Great article Celeste, and great to see Eureka Street publishing this. I've never understood why the CDEP (CDP) program exists -- if there's work for people to do, why aren't they paid the right rates for it?

Susan | 04 December 2016  

Thank you Celeste for continuing energy in educating and engaging the wider community with you knowledge and understanding. I had the honour of knowing Emily and her Father and have continued to be impressed by you efforts and passion. The fruit doesn't fall too far from the tree. Thank you.

Jim Barritt | 04 December 2016  

Cultures and languages are responses to perceived realities. When these realities change, cultures and languages need to adapt to reflect these changes. When these cultures have evolved over many tens of thousands of years, adaption to relatively new changed circumstances will be difficult, as the Austrian Jesuits found when they tried to work with the Aboriginals. They themselves showed the same limitations when they thought Sevenhill would be an ideal centre for a Capital, being used to landlocked Capitals in Continental Europe, and learning nothing from cities like London and New York. Australian Governments have shown little realisation about how to improve the situation, and need a lot of help and cooperation to improve their game.
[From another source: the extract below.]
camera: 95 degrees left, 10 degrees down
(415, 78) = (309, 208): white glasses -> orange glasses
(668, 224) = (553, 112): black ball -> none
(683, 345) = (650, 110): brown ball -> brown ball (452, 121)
Robert Liddy | 04 December 2016  

Celeste, Thank you! Today, I attended the NDS CEO Meeting and listened to the Welcome to Country address by Ron (? sorry but I've left a message with your council) who talked about this matter. May I add that people with a disability also have the same issue with Australian culture and industrial law. John

John Morkham | 05 December 2016  

Celeste you are a breath of fresh air. I love your truth telling and 'no flinch' words. I know many of your family members - all remarkable members of the Arrernte nation. Respect

Robyn Williams | 09 December 2016  

This is a great overview of the shameful treatment of Aboriginal workers by many exploitative Australian employers in the past. Don McLeod, a unionist, left wing Aboriginal solidarity activist and the unions in the Pilbara also led strikes to gain better pay for Aboriginal workers in the late 1940s. I think the major problem that we have today is that the most greedy and powerful employers who subscribe to neoliberal capitalism want to drastically cut wages and conditions for all workers whether they be Aboriginal or not. And many of the big corporations don't get their way will close their industries in Australia and other western nations and move offshore to developing countries where they will exploit ordinary workers and the environment even more. This process of course started many years ago and is getting worse. There needs to be global solidarity of the international union movement to ensure that all workers, no matter where they are, receive adequate pay and safe and healthy working conditions.